Regulatory agencies require safety and toxicity studies to be performed in rodent and non-rodent species for registration of chemicals, such as pharmaceuticals, industrial chemicals, food additives, cosmetic ingredients, and pesticides (Van der Jagt et al., 2004). Toxicokinetics (TK) is an important component of these studies which describes the absorption, distribution, metabolism, and excretion (ADME) of the toxic substance in the body, and relates its exposure to toxicological findings and relevance to clinical safety (Van der Merwe D and Buur, 2018). Traditional approaches used for the calculation of TK parameters and systemic exposure are one- or two-compartmental analysis, noncompartmental analysis using statistical moment theory or population toxicokinetic analysis. However, these methods do not consider physiological characteristics and thus, can only reflect concentration changes over time in specific tissues or organs, and lack the ability to analyze the distribution and metabolism of a chemical simultaneously. As a result, these methods fail to predict and extrapolate results across different species, exposure routes, and doses (Hu et al., 2022; Sarigiannis et al., 2019).

Physiologically based pharmacokinetic or toxicokinetic (PBPK/PBTK) models have gained increasing regulatory acceptance in recent years for applications such as interspecies scaling and chemical risk assessment. These models facilitate quantitative descriptions of the temporal change in the concentrations of chemicals and/or their metabolites in biological matrices (e.g., blood, tissue, urine, alveolar air) of the exposed organism. Toxicokinetic models often describe the organism as a set of compartments that are characterized physiologically or empirically (Gerlowski and Jain, 1983). TK studies generally involve testing higher doses of the drug than those used in pharmacokinetic/pharmacology studies, resulting in saturation of drug dissolution, absorption, metabolism and excretion processes, leading to nonlinear kinetics (Li et al., 2023). Therefore, the bioavailability, half-life, apparent volume of distribution, clearance, and other parameters calculated from low-dose pharmacokinetic studies may not be applicable to high-dose TK investigations.

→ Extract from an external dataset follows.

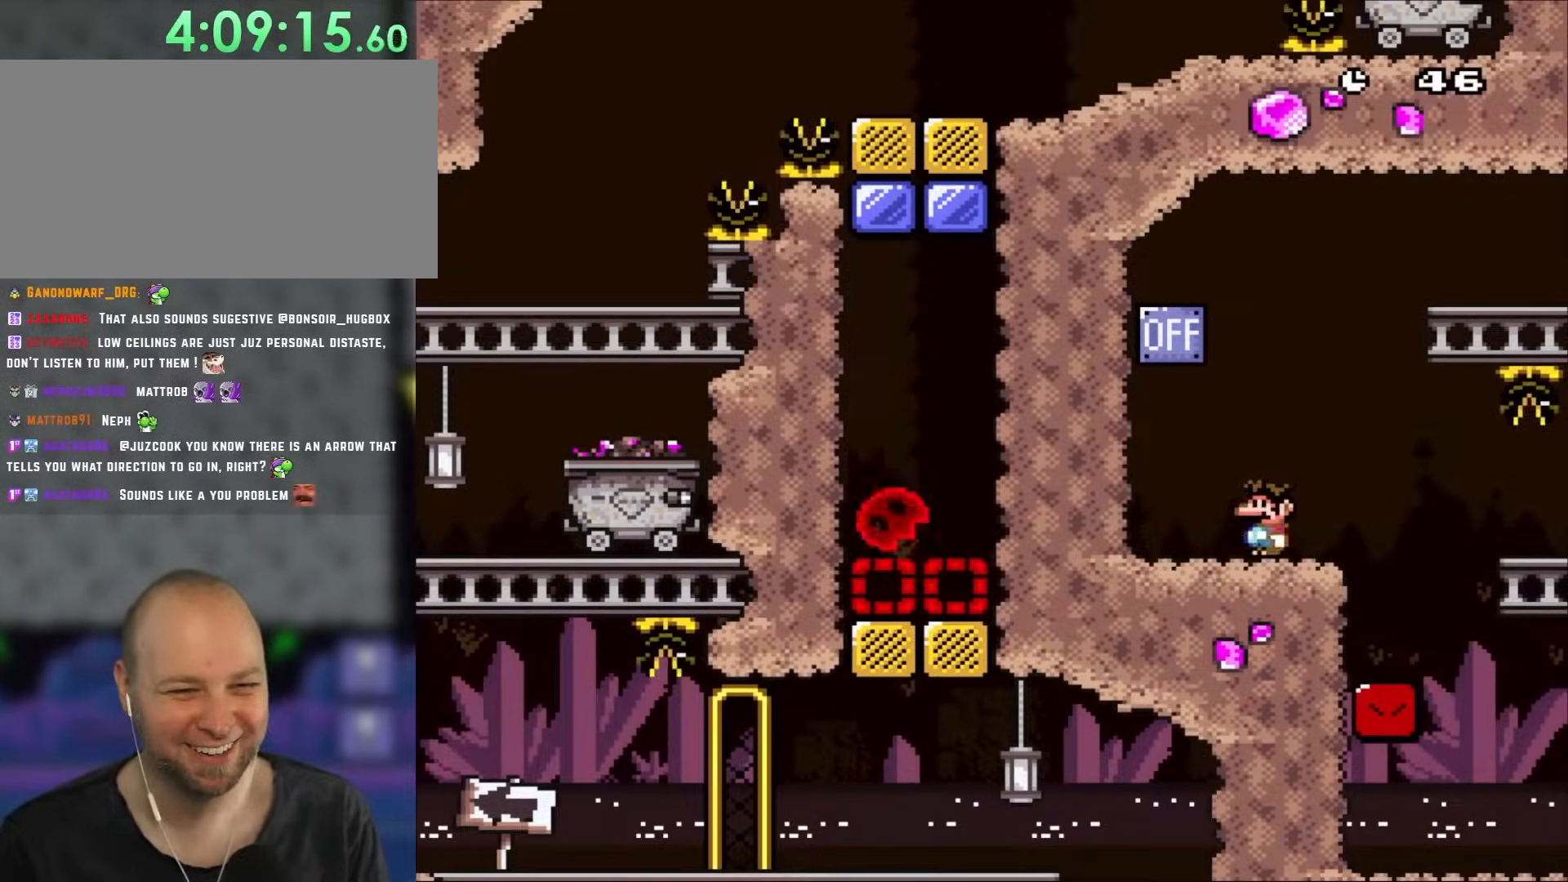
{"dt_ms": 500, "buttons": ["Y", "DPAD_RIGHT"]}
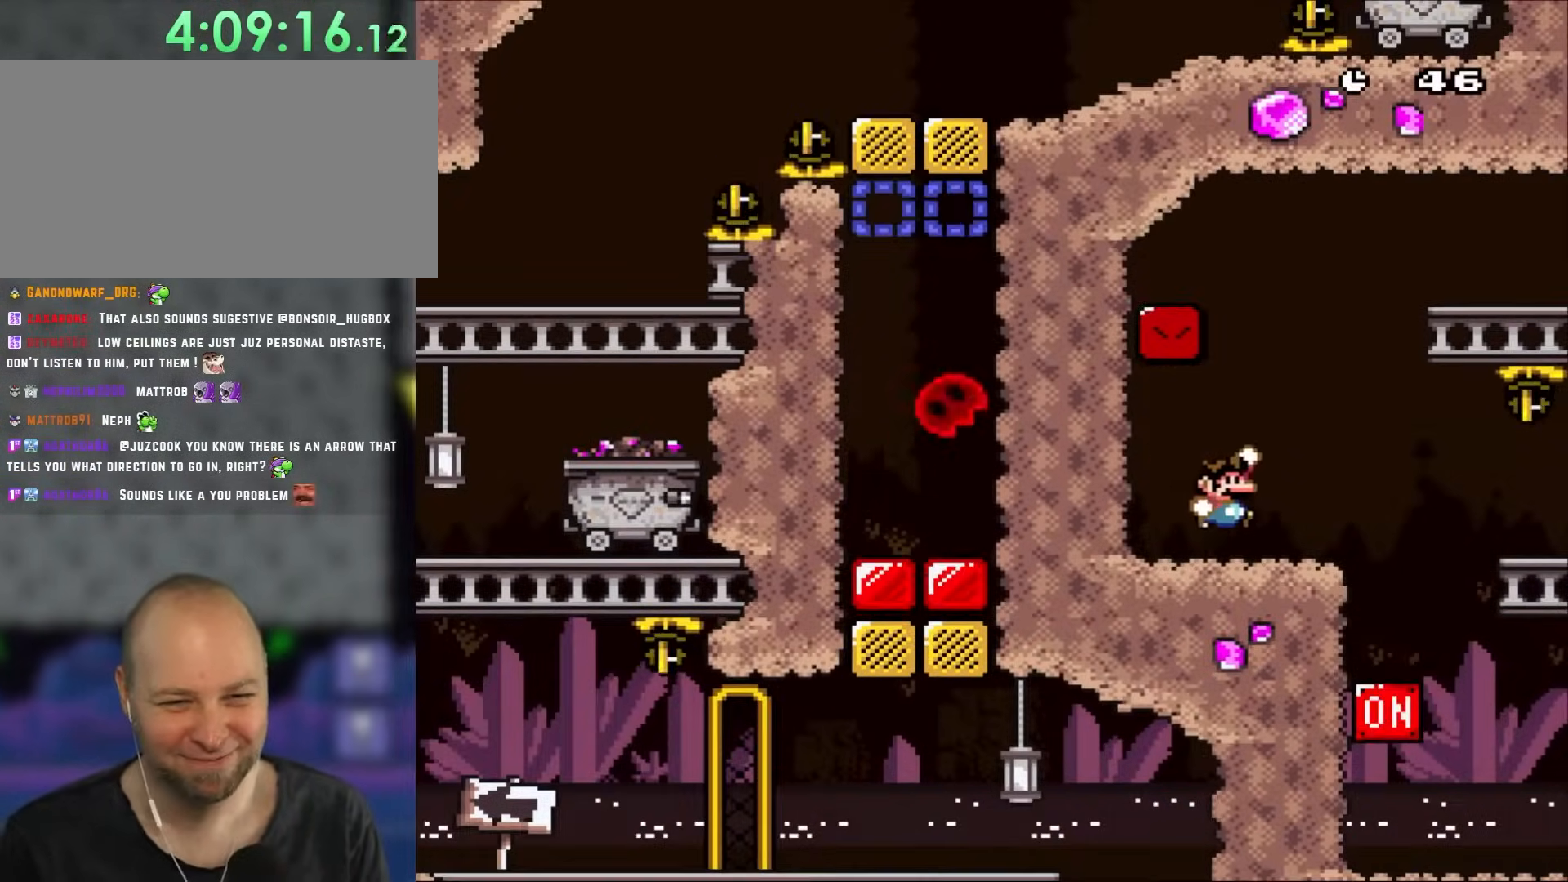
{"dt_ms": 500, "buttons": ["B", "Y", "DPAD_RIGHT"], "events": [[100, "B", "down"]]}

A PBTK model is a “bottom-up” mathematical model that combines the anatomical and physiological parameters of different species with physicochemical properties of drug to predict in vivo ADME. As this model integrates many drug-specific data such as solubility, permeability, metabolism, transporter interaction, etc., with species physiology, it provides a good understanding of all active processes influencing the pharmacokinetic properties of a drug (Zhuang and Lu, 2016). There is a strict separation between the physiology of the organism on the one hand and the properties of the compounds on the other, that allows the exchange of either the organism physiology or the drug physicochemical properties to predict the disposition of the same compound in different organisms or, in turn, the disposition of different drugs in the same species (Lippert et al., 2012; Meyer et al., 2012). This enables reliable interspecies extrapolation, dose extrapolation, and in vivo-in vitro correlation, thereby enhancing the dose-response relationship in toxicity testing and risk assessment (Lipscomb et al., 2012). Thus, the main advantage of PBTK models over the classical compartmental approaches is the ability of PBTK models to extrapolate outside of the doses or species that was evaluated experimentally (Tsamandouras et al., 2015). Fig. 1 illustrates the structure, input parameters, and output data of a PBTK model.

The current review focuses on the applications of PBTK modeling in toxicokinetics and its alignment with regulatory guidelines for risk assessment and interspecies extrapolation.